- _Dataset entries_:
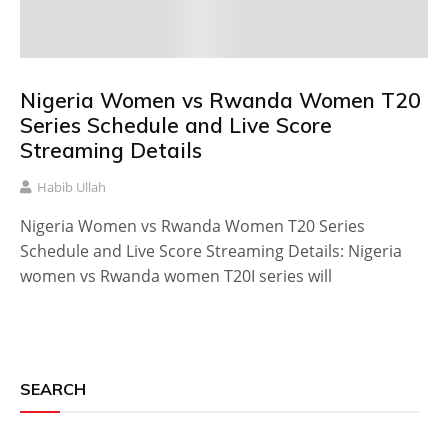
Nigeria Women vs Rwanda Women T20
Series Schedule and Live Score
Streaming Details
Habib Ullah
Nigeria Women vs Rwanda Women T20 Series
Schedule and Live Score Streaming Details: Nigeria
women vs Rwanda women T20I series will
SEARCH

- _WORK ORDER_: Would you reproduce the records exactly as they stand, but without the pictures?

- _RESULT OF THE EXERCISE_:
Nigeria Women vs Rwanda Women T20
Series Schedule and Live Score
Streaming Details
Habib Ullah
Nigeria Women vs Rwanda Women T20 Series
Schedule and Live Score Streaming Details: Nigeria
women vs Rwanda women T20I series will
SEARCH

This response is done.